The league's Competition Committee recommended the move to the Board of Governors last week, and the board approved the measure by an ''overwhelming majority'' Monday. At least three-quarters, or 22 of 29 members, needed to vote in favor of the rule for the league to adopt it.
Several last-second shots last season helped precipitate the move.
''I don't think there's any one event that drove this decision,'' Stu Jackson, the NBA's vice president for basketball operations said. ''There have been a number of instances where, quite frankly, for any human being it would have been impossible to determine whether the shot got off in time.''
In an April playoff game between the Hornets and the Orlando Magic, Charlotte's Davis banked in a shot that clearly beat the buzzer after the Hornets inbounded with 0.7 seconds left and the score tied.
Referee Bernie Fryer waved the shot off while it was in the air, saying the officiating crew had discussed beforehand that no player could catch, turn and shoot in that amount of time.
The Hornets went on to beat the Magic in overtime, but the episode showed that the league needed to address its policies regarding rulings on last-second shots.
In the Nets-Pacers series, Indiana's Miller forced overtime in Game 5 with a shot that left his hand after the clock reached 0.0 seconds.
And in Game 4 of the Kings-Lakers series, a 30-footer by Los Angeles' Walker to end the first half was allowed even though it left his hand too late.
''The officials themselves are very much in favor of an instant-replay system,'' Jackson said. ''The overwhelming majority of officials are in favor of the system.''
All of those playoff shots would have been reviewable events under the new rule, but replay will not be used to determine whether the clock started on time.
This was an issue in March, when Cleveland's Lamond Murray made a 3-pointer at the buzzer to give the Cavaliers a 100-97 win over New Jersey.
There were only 0.5 seconds left on the clock when Andre Miller inbounded the ball, and Murray was able to catch it and shoot it before the buzzer sounded.
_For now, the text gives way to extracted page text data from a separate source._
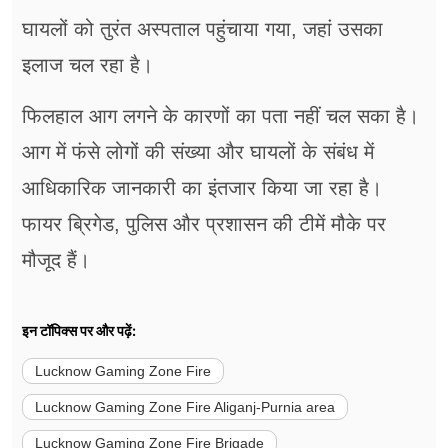
घायलों को तुरंत अस्पताल पहुंचाया गया, जहां उसका
इलाज चल रहा है।
फिलहाल आग लगने के कारणों का पता नहीं चल सका है।
आग में फंसे लोगों की संख्या और घायलों के संबंध में
आधिकारिक जानकारी का इंतजार किया जा रहा है।
फायर ब्रिगेड, पुलिस और प्रशासन की टीमें मौके पर
मौजूद हैं।
इन टॉपिक्स पर और पढ़ें:
Lucknow Gaming Zone Fire
Lucknow Gaming Zone Fire Aliganj-Purnia area
Lucknow Gaming Zone Fire Brigade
At the time, Nets coach Byron Scott called for the league to use instant replay.
''That is not a reviewable matter, as to whether the clock began on time,'' Jackson said.
For any reviewable call to be overturned, officials will need to have ''clear and conclusive'' evidence. The league said the reviews will take two minutes or less.
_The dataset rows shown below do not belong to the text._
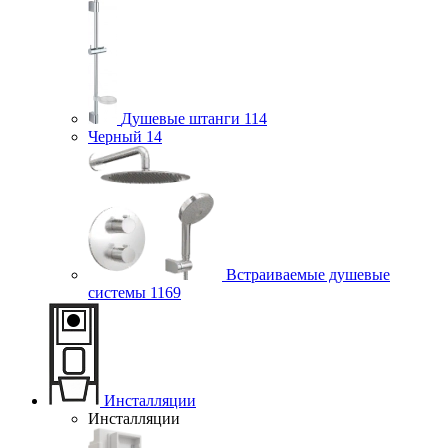
Душевые штанги
114
Черный
14
Встраиваемые душевые
системы
1169
Инсталляции
Инсталляции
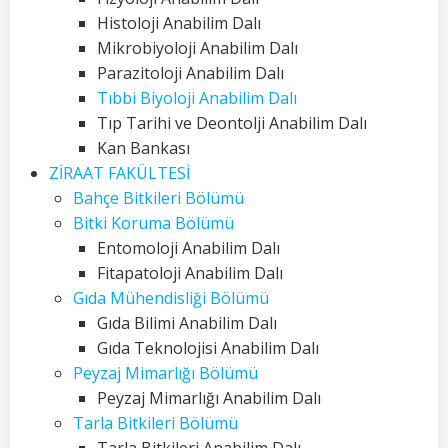
Histoloji Anabilim Dalı
Mikrobiyoloji Anabilim Dalı
Parazitoloji Anabilim Dalı
Tıbbi Biyoloji Anabilim Dalı
Tıp Tarihi ve Deontolji Anabilim Dalı
Kan Bankası
ZİRAAT FAKÜLTESİ
Bahçe Bitkileri Bölümü
Bitki Koruma Bölümü
Entomoloji Anabilim Dalı
Fitapatoloji Anabilim Dalı
Gıda Mühendisliği Bölümü
Gıda Bilimi Anabilim Dalı
Gıda Teknolojisi Anabilim Dalı
Peyzaj Mimarlığı Bölümü
Peyzaj Mimarlığı Anabilim Dalı
Tarla Bitkileri Bölümü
The officials will use video provided by the game's telecast. Jackson acknowledged the possibility of inconsistencies if a game is not televised.
''We're mulling that over as we speak,'' Jackson said. ''Maybe we can't review during those games. What we could do is use the in-arena feed.''
The replay rule will be ''reviewed on an ongoing basis,'' Jackson said, with the first meeting on it likely to take place at the All-Star game in February.